EXTRACT TO READ »
◆ ◆ ◆ ◆

Security Implementation

This page is informative — optional guidance that adds no conformance requirements. It illustrates possible ways to satisfy the authorization and client-authentication models defined normatively on the Security page; conforming systems may adopt other mechanisms that meet the same requirements.

The Security page defines the UMZH-Connect authorization model: workflow context is communicated via authorization_details at the token endpoint and reflected as a fhirContext claim in the issued JWT. The actual enforcement of that context — verifying that requested resources fall within the authorized graph — is left to each party's implementation.

In general it should be mentioned that fine-grained authorization may be a very complex task to perform on the standard FHIR API due to a variety of factors, such as a broad range of search parameters covered by standard FHIR APIs. This is quite well covered in the Google FHIR Info Gateway project. Our general approach is to whitelist only the necessary endpoints and parameters required to enable our use case. The complexity of the authorization enforcement is therefore essentially reduced.

This section describes one recommended implementation pattern using a FHIR Consent resource as a local access-control record.

◆ ◆ ◆ ◆

LISTED ENTRIES »
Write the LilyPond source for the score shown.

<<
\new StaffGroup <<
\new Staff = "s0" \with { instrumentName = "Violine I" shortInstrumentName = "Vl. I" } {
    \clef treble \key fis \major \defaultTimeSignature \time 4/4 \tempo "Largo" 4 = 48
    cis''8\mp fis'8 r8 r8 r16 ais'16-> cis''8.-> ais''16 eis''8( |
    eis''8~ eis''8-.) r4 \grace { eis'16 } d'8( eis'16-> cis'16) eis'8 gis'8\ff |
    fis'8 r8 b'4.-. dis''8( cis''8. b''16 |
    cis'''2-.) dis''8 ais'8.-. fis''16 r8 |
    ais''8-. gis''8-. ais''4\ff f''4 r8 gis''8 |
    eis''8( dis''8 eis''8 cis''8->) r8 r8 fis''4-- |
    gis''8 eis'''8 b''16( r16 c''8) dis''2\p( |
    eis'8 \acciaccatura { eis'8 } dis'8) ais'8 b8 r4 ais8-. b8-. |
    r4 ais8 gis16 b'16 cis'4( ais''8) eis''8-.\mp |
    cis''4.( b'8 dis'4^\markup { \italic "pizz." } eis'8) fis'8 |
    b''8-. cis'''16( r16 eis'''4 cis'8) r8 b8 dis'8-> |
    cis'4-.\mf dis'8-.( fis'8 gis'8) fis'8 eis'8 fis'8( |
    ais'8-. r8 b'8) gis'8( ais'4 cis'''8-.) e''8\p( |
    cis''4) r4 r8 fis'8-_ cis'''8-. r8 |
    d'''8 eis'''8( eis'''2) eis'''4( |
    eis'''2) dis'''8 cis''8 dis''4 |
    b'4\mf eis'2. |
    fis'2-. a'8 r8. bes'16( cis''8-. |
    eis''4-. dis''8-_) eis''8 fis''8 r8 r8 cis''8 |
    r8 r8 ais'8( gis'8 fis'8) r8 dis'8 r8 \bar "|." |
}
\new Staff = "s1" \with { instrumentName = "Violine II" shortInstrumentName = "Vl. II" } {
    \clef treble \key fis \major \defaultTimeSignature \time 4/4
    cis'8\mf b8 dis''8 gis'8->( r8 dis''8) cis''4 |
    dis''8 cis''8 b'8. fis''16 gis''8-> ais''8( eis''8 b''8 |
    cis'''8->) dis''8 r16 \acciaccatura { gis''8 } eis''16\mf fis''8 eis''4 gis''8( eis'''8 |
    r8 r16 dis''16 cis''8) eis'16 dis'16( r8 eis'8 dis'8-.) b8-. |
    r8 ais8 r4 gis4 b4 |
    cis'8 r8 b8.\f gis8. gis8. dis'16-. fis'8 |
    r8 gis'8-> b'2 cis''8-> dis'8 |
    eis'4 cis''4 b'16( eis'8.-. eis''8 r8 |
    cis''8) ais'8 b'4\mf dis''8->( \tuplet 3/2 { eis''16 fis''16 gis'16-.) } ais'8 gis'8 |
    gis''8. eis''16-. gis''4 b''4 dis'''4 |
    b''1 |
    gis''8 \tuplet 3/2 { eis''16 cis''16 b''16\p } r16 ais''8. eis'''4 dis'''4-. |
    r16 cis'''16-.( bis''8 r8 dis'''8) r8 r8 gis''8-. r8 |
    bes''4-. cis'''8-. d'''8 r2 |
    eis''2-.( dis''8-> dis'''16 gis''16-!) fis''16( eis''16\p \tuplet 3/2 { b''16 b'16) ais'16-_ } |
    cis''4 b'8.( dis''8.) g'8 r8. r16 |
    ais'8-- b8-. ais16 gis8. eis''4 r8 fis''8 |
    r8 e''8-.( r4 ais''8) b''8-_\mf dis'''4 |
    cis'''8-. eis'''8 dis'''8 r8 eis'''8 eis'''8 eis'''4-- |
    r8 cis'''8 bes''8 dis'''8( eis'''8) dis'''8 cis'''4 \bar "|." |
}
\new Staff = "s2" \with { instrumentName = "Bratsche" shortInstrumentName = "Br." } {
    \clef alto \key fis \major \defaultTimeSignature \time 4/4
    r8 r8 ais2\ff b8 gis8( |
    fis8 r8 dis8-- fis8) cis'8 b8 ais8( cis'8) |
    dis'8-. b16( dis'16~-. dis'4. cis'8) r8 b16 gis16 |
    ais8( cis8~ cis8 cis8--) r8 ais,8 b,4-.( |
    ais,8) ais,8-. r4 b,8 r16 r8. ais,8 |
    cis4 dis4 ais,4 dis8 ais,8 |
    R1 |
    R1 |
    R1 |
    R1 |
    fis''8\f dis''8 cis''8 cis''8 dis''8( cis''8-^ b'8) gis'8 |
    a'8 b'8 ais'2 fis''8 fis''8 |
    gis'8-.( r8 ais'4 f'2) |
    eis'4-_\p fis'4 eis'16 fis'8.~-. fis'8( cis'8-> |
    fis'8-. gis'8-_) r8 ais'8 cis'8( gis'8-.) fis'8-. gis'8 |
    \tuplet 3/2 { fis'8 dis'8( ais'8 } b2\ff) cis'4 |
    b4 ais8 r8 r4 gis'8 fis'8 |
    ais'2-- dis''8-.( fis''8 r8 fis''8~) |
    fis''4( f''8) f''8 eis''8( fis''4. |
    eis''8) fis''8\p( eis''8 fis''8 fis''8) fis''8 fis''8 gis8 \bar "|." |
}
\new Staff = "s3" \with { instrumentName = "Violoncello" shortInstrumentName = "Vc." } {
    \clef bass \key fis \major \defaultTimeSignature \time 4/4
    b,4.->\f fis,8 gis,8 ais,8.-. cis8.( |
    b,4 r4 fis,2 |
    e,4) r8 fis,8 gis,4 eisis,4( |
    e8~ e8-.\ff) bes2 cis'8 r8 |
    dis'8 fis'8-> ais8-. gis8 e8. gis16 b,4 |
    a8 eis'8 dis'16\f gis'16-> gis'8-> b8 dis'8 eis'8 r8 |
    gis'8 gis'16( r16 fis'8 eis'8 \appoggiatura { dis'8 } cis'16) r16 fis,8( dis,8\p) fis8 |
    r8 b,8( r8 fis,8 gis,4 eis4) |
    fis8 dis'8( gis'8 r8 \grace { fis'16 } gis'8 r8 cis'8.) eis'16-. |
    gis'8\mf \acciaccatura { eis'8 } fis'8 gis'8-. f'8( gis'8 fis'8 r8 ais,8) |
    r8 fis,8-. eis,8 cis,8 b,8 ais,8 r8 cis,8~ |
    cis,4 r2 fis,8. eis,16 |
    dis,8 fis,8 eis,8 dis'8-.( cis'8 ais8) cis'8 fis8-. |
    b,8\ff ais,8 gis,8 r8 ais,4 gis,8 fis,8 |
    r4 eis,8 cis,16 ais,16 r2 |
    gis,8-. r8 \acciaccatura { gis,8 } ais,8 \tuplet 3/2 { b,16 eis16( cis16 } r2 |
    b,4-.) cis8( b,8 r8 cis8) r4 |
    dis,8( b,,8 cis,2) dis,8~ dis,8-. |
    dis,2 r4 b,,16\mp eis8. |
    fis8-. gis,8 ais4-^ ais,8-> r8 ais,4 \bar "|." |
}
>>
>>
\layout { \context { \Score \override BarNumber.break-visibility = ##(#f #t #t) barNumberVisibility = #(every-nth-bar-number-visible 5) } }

◆ ◆ ◆ ◆

TRY IT »
Continue the security implementation text from its last sentence.

ANSWER BOX »
When a workflow object is created — a ServiceRequest on the Placer's side, or a Task on the Fulfiller's side — the hosting party creates a corresponding FHIR Consent resource on their own FHIR server. The Consent:

  • References the workflow root object via Consent.provision.data with meaning = "related", capturing the full resource graph in scope
  • Identifies the authorized counter-organization via Consent.provision.actor
  • Carries an optional expiration date via Consent.provision.period.end
  • Can be revoked at any time by setting Consent.status = inactive

Example — Placer creates a Consent authorizing the Fulfiller to access the ServiceRequest graph:1

{
  "resourceType": "Consent",
  "status": "active",
  "provision": {
    "period": {"end": "2026-12-31"},
    "actor": [
      {
        "reference": {"reference": "https://registry.example.org/fhir/Organization/fulfiller-org"}
      }
    ],
    "data": [
      {
        "meaning": "related",
        "reference": {"reference": "ServiceRequest/sr-123"}
      }
    ]
  }
}

The meaning = "related" value means the Consent covers the referenced ServiceRequest and all resources it transitively references — exactly the graph the policy engine must enforce. It is recommended to define a FHIR profile for these kinds of consents.

Policy engine query

When the Resource Server receives an API request carrying a JWT with a fhirContext claim, the policy engine resolves the context reference to the corresponding Consent:

GET /Consent?data=ServiceRequest/sr-123&status=active

If an active Consent is found and token.extensions.umzhconnect.organization_reference matches Consent.provision.actor.reference, and the Consent hasn't expired, the request is permitted for any resource within the ServiceRequest graph. If no active Consent exists — because it was never created, has expired, or has been revoked — the request is denied.

FHIRpath equivalent:

Consent.where(
  status = 'active'
  and provision.data.reference.reference.where(matches('(^|/)' + %context + '$')).exists()
  and provision.actor.reference.reference.where(matches('(^|/)' + %party_id + '$')).exists()
  and (provision.period.end.empty() or provision.period.end >= now())
).exists()

where %context is the fhirContext reference from the access token and %party_id is the party_id claim. The matches('(^|/)…$') form tolerates references stored as either relative (ServiceRequest/sr-123) or absolute (https://placer.example/fhir/ServiceRequest/sr-123) URLs. It assumes literal, non-versioned references; versioned (/_history/…), urn:uuid:, logical (identifier-based), or contained (#…) references require normalizing the stored reference on write, after which a plain = comparison suffices.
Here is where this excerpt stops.